• _Assigned task_
Each line between the one holding "Thưởng thức Trà chiều sang" and the end of the material below, both included, is to be transcribed word for word, with pictures left out.

• _Working data_
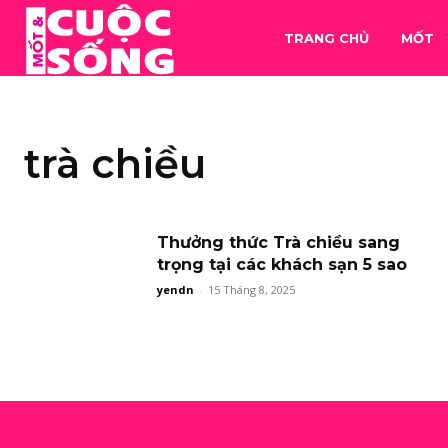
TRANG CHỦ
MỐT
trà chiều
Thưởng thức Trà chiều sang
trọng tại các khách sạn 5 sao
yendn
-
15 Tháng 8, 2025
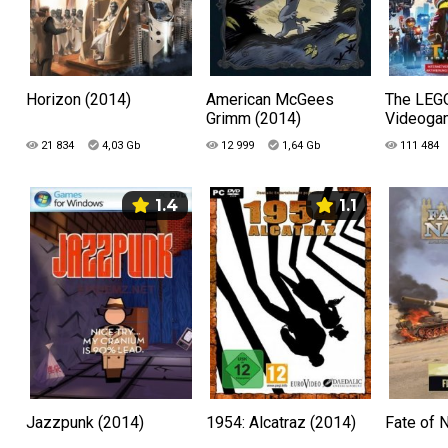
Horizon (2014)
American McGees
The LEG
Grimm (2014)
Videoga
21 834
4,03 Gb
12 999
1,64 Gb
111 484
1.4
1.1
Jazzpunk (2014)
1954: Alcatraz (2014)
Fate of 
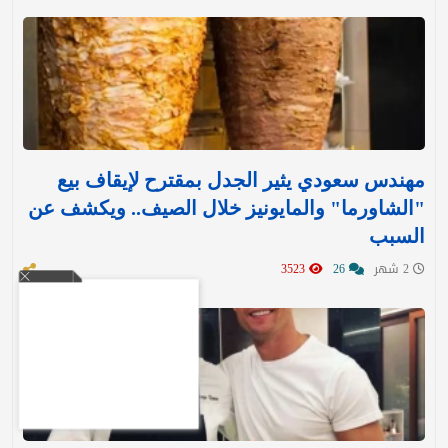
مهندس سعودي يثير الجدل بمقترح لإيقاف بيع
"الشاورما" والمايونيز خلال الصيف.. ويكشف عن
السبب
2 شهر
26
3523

• _Written answer_
Thưởng thức Trà chiều sang
trọng tại các khách sạn 5 sao
yendn
-
15 Tháng 8, 2025
Horizon (2014)
American McGees
The LEG
Grimm (2014)
Videoga
21 834
4,03 Gb
12 999
1,64 Gb
111 484
1.4
1.1
Jazzpunk (2014)
1954: Alcatraz (2014)
Fate of 
مهندس سعودي يثير الجدل بمقترح لإيقاف بيع
"الشاورما" والمايونيز خلال الصيف.. ويكشف عن
السبب
2 شهر
26
3523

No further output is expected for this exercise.